Records supplied:

===============

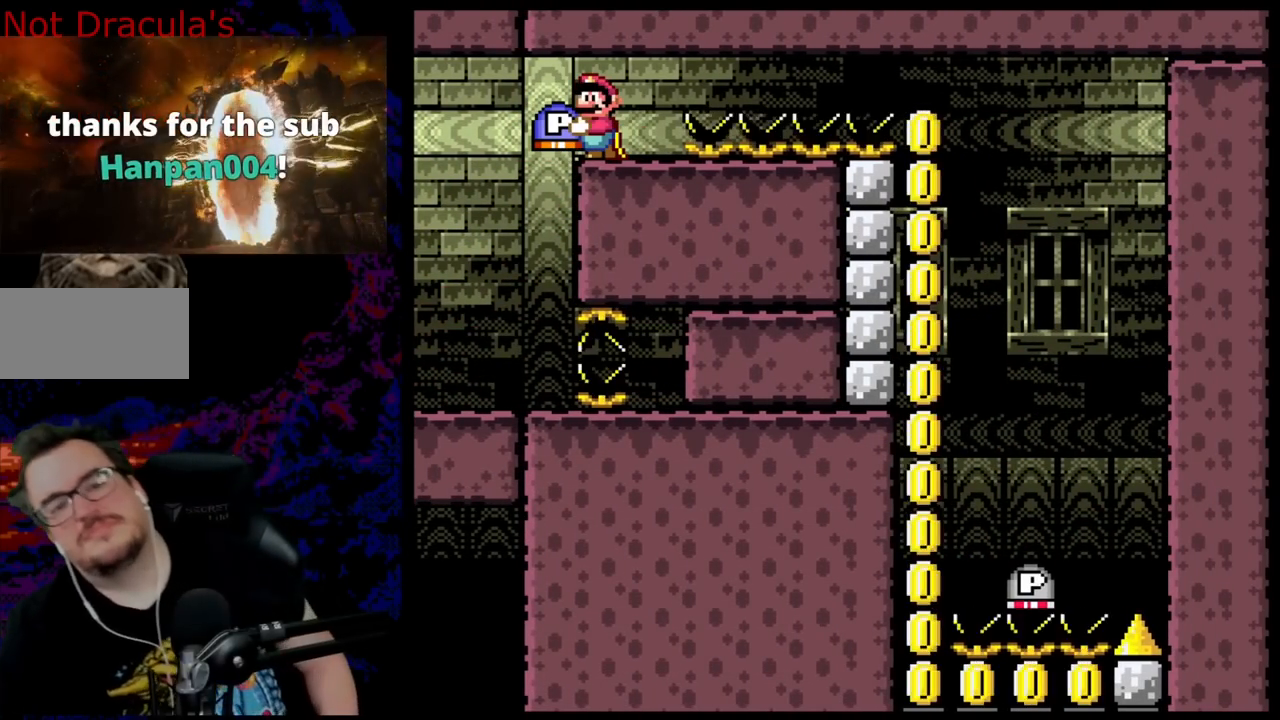
{"buttons": ["B", "Y"], "events": []}
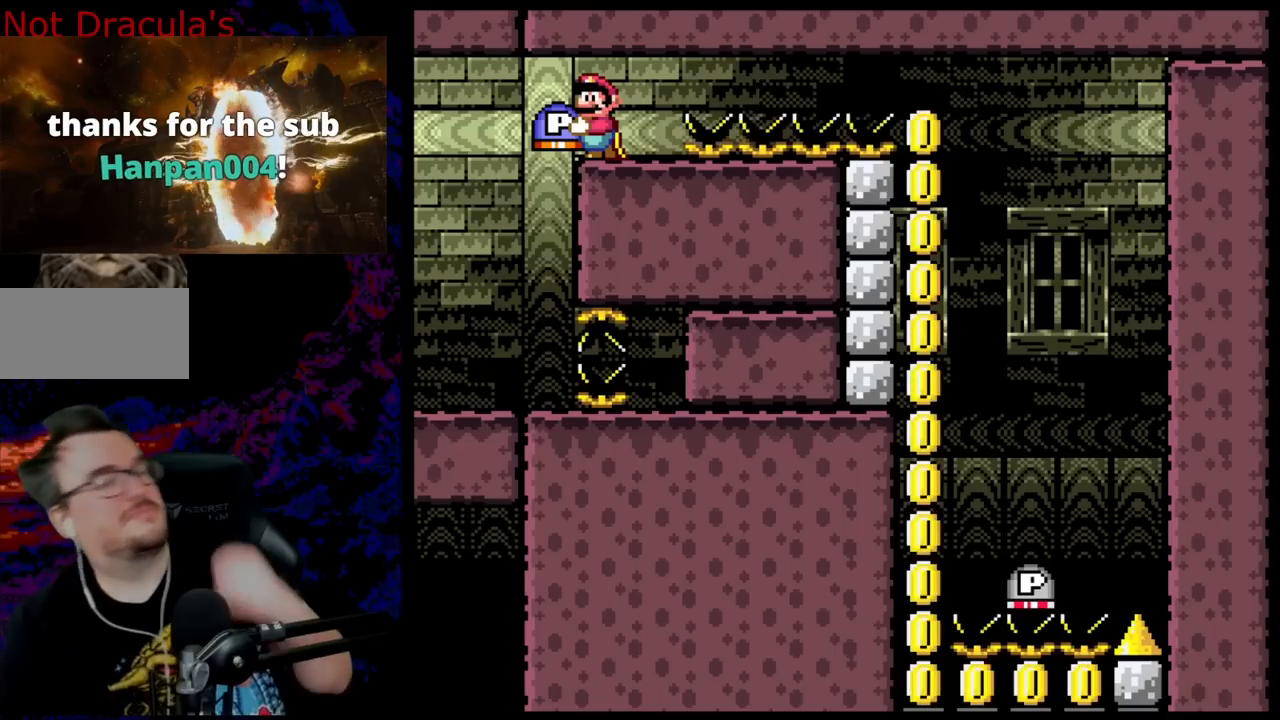
{"buttons": ["B", "Y"], "events": []}
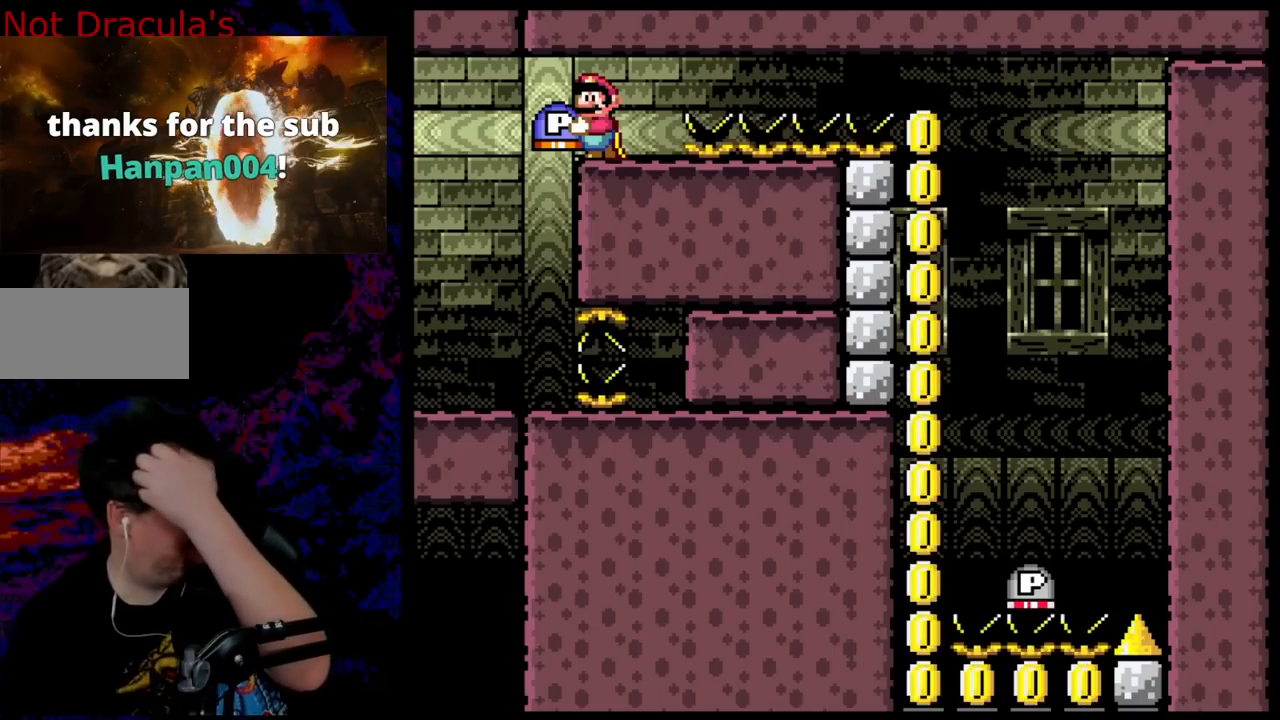
{"buttons": ["B", "Y"], "events": []}
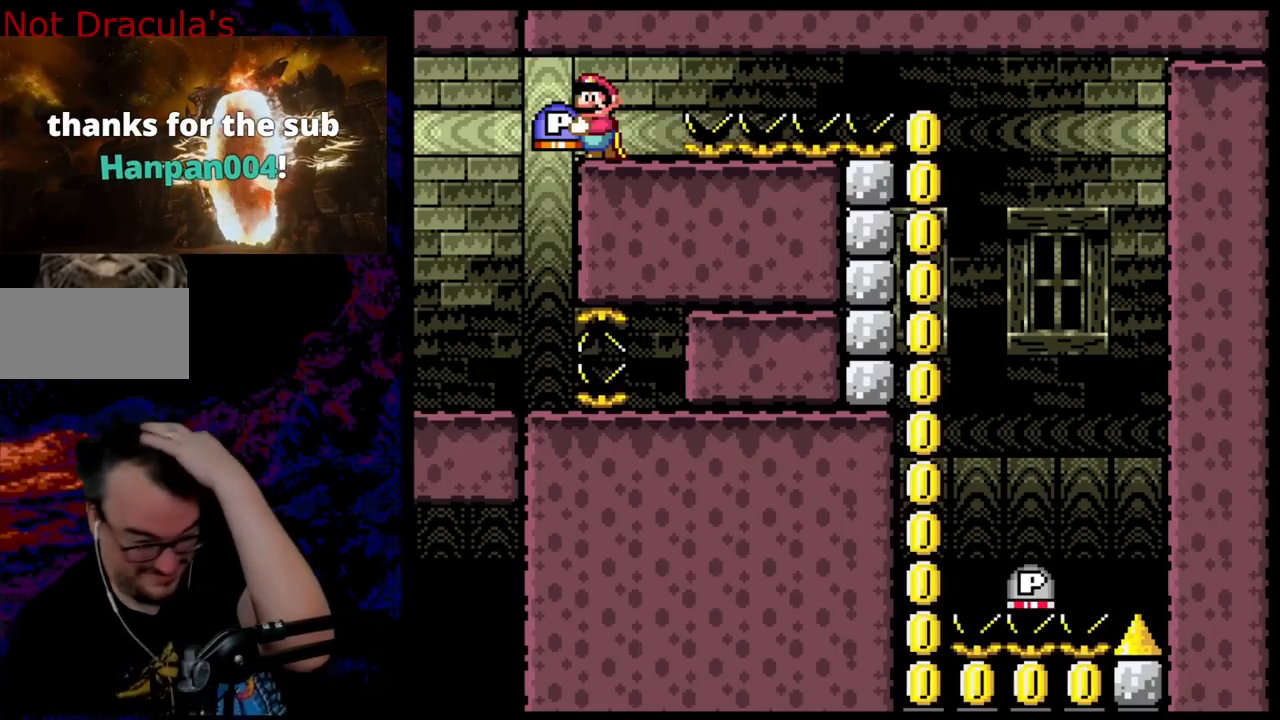
{"buttons": ["B", "Y"], "events": []}
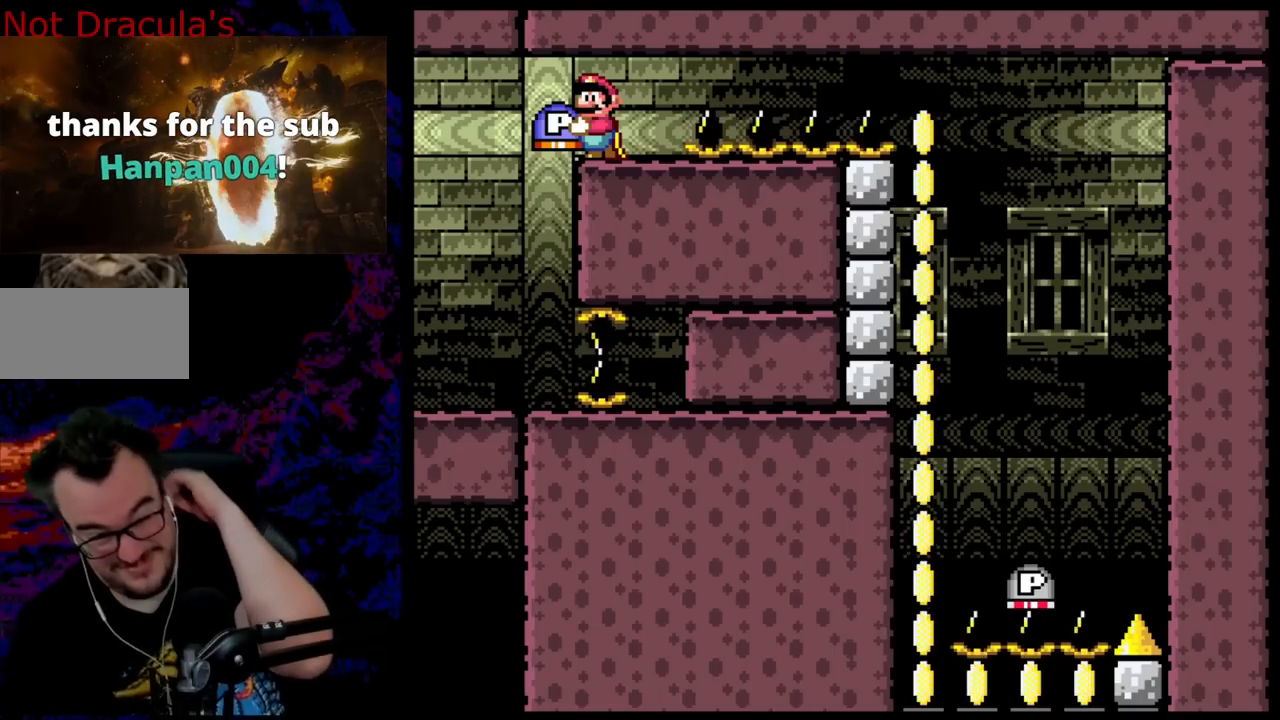
{"buttons": ["B", "Y"], "events": []}
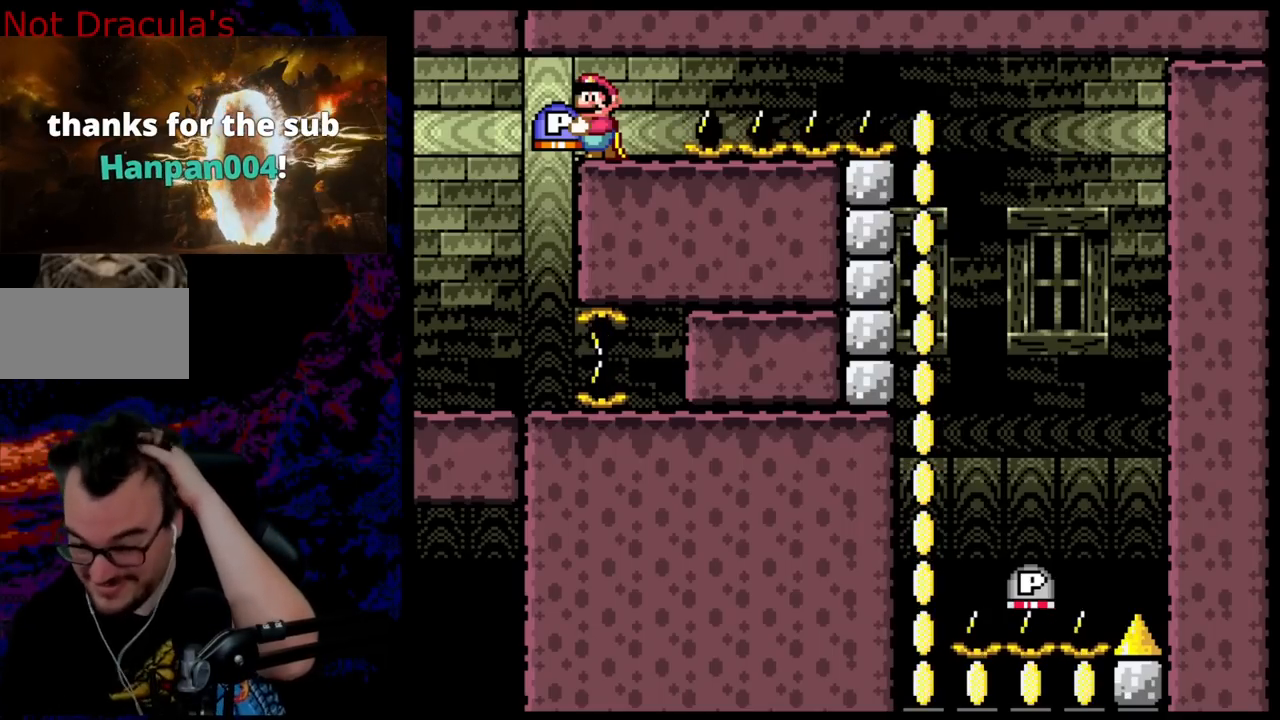
{"buttons": ["B", "Y"], "events": []}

===============

What the task requires: Return each line of the data, keeping its wording exact and omitting pictures.

The completed task:
{"buttons": ["B", "Y"], "events": []}
{"buttons": ["B", "Y"], "events": []}
{"buttons": ["B", "Y"], "events": []}
{"buttons": ["B", "Y"], "events": []}
{"buttons": ["B", "Y"], "events": []}
{"buttons": ["B", "Y"], "events": []}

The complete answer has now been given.